Feb 20 2014
The international consortium of the Giant Magellan Telescope (GMT) project has passed two major reviews and is positioned to enter the construction phase. When completed, the 25-meter GMT will have more than six times the collecting area of the largest telescopes today and ten times the resolution of the Hubble Space Telescope.
Scientists will explore distant and potentially habitable planets around other stars, the universe in the first billion years after the Big Bang, and the mysteries of dark matter, dark energy and massive black holes.
The Carnegie Institution for Science is a founding partner of the Giant Magellan Telescope Organization (GMTO).* During a week-long review in mid-January, an international panel of experts examined the telescope’s design, its complex optical systems and precision scientific instruments. The panel concluded that the project meets the technical readiness required to proceed to construction. Immediately following the design review, a team of construction experts scrutinized the project’s cost estimate and management plan. Both review panels endorsed the team’s cost estimate and their approach to managing construction of the telescope atop a remote mountain peak in the Chilean Andes.
Carnegie president Richard A. Meserve remarked, “This is a major milestone for the project, for astronomy, and for the human quest for knowledge. I congratulate Wendy Freedman, director of the Carnegie Observatories and chair of the GMTO board, for her steadfast commitment to this far-reaching venture.”
“These reviews are critical milestones required by the GMTO board to proceed with the construction phase,” said Freedman. “I am delighted with the very positive results of the design and the cost reviews. Along with the successful casting of the first three 8.4-meter primary mirrors and the leveling of the mountaintop in Chile, each step brings us closer to construction.”
Board members representing the partner research institutions that make up the GMT consortium will meet mid-year to review the construction plan.

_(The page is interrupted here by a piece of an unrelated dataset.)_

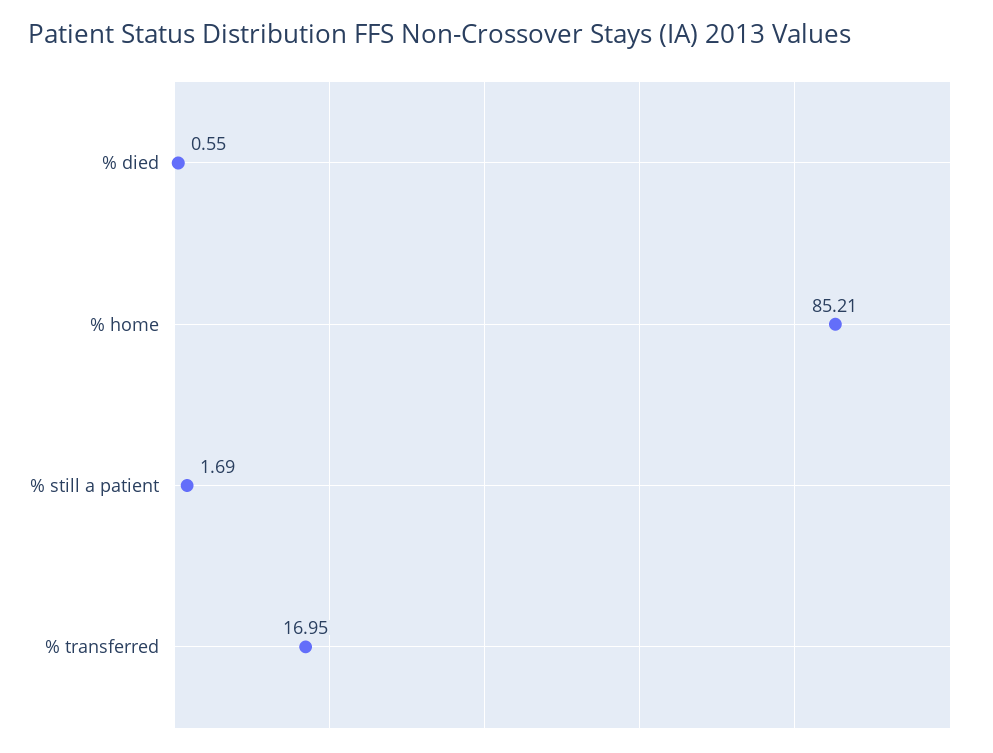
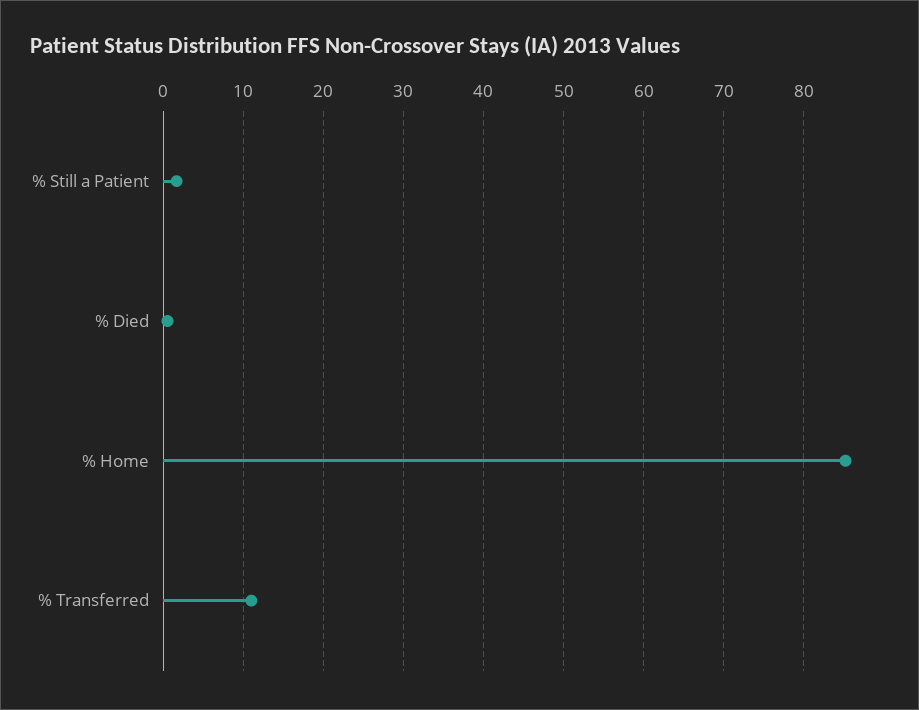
% transferred: 16.95 -> 11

Though the project has not formally entered the construction phase, the long timelines required to fabricate some elements of the telescope have required early activity. Production of three of the telescope’s seven primary mirror segments is underway; work on the fourth mirror will begin in January of 2015. Early science operations on the GMT are planned to begin in 2020. It will be located at Carnegie’s Las Campanas Observatory in Chile where the mountaintop construction site has already been leveled.